Going it alone in the sea
Sole entry from Canada at this year’s World Rowing Coastal Championships in Bari, Italy, Michelle Boss, from Victoria City Boat Club, was going it alone. Racing a tough field in the women’s single scull, this masters rower enjoyed a tight race in the B final to finish third. But why coastal rowing? World Rowing spoke to Michelle just after her final.
World Rowing: What do you think about Bari? How do you like the venue and being in Italy?
Michelle Boss: The venue is awesome for racing because the spectators get to see the finishing strokes of each race. It’s also more manageable for rowing as the course goes in and out as opposed to parallel to the shore where you will always have waves hitting you. I love being in Italy but normally spend time in northern Italy with the Canadian rowing team (Michelle works for Rowing Canada).
WR: How was your race? Were the conditions tough?
MB: The conditions were different each race - every day on the ocean is different. For me in the solo, with not too much ocean experience, this was challenging but not impossible. Today was easier than yesterday.
WR: When did you first start rowing?
MB: I started rowing seven years ago as a masters rower.
WR: What inspired you to start rowing?
MB: I’ve done sport all my life. My karate club closed, and I needed a new sport. I chose rowing but it was a pretty random choice. I was aware of rowing from the Olympic Games, but never really followed it.
WR: What is the highlight of your rowing career?
MB: I can’t choose! I’ve rowed against seniors in the national team in local regattas. I’m not afraid to step up as a masters rower and row against younger people. I’ve loved so much of it. I had a great race today, even though it was only the B final. I love a good race and I also really enjoy racing Head of the Charles Regatta.
WR: What inspired you to start coastal rowing?
MB: I decided to do a marathon race in Quebec and Jen Parfitt, who is in charge of domestic development for Rowing Canada, recommended it. The organisers were so enthusiastic and welcoming, so a few others and I went over to do it, but conditions were impossible. We couldn’t complete the race. Before I began to sink, it was fun rowing in the big waves.
WR: Would you want to do crew boats?
MB: If I can get more of Canada interested, I would love to. I tried and I was close but we have limited boats to train in. Coastal rowing is relatively new in Canada, we only have one double! We’re working on getting boats and encouraging people to buy boats so we can train.
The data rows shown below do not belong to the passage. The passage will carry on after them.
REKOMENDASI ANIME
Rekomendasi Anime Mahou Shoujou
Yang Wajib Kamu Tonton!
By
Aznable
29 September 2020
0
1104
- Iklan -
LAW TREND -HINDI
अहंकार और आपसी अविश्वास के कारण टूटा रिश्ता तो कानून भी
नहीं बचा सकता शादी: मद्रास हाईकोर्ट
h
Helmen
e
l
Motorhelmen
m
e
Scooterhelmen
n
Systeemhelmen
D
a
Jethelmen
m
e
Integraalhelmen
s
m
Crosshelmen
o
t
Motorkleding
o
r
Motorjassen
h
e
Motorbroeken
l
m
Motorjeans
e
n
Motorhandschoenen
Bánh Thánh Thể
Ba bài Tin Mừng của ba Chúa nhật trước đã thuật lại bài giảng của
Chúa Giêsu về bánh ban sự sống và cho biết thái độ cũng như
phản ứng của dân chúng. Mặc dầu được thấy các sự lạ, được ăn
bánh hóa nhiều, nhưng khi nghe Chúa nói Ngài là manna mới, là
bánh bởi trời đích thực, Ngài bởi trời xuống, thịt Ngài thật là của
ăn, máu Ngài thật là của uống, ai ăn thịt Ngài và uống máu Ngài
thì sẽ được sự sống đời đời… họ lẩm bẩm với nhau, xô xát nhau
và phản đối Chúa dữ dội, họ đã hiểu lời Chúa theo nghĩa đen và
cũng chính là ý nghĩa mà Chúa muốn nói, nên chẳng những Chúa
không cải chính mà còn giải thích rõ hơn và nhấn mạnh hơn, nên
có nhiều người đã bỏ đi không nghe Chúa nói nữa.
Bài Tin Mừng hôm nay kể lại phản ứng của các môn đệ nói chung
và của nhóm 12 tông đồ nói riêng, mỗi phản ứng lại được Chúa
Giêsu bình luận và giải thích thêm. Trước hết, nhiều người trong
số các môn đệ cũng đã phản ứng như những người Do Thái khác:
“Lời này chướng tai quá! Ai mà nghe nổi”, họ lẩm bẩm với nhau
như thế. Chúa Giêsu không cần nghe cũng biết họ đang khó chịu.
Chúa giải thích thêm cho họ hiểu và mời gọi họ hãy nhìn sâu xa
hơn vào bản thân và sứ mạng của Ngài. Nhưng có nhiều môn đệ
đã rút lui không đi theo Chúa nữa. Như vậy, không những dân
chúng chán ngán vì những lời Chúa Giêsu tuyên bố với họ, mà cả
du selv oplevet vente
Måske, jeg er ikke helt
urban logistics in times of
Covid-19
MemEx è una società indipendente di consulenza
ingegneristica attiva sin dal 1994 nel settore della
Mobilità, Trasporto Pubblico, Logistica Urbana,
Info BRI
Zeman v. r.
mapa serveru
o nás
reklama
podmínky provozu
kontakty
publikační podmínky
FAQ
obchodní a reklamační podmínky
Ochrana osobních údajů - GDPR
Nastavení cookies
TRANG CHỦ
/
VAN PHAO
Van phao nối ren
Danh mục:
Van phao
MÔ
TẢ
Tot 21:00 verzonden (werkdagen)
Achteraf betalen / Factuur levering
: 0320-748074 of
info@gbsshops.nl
It is a very small community, but I think it can grow – I think everyone who enjoys flat water rowing should try it. There are a lot of people who might just fall in love with it.
WR: What is it you love about being on the sea?
MB: There is an added dimension. I love flat water too, but the ocean is such a challenge, so not only are you racing as hard as you can, but you are also fighting the ocean. Even if you’re out there by yourself, you are still challenged with the water.
WR: How have you been training for the Coastal Champs?
MB: In a normal training week, we would row on the water six times, but I’m lucky if one is on the ocean. On top of that, we would maybe go two or three to the gym. In winter, we have way more erging and less time on the water.
WR: Will you be competing next year in the World Rowing Coastal Championships?
MB: It depends where it is (Note: it will be in Barcelona, Spain). I would love to, but it will be a big year of work for the Canadian team.
WR: Finally, can you sum up coastal rowing in three words?
MB: Fun, challenging and exhilarating.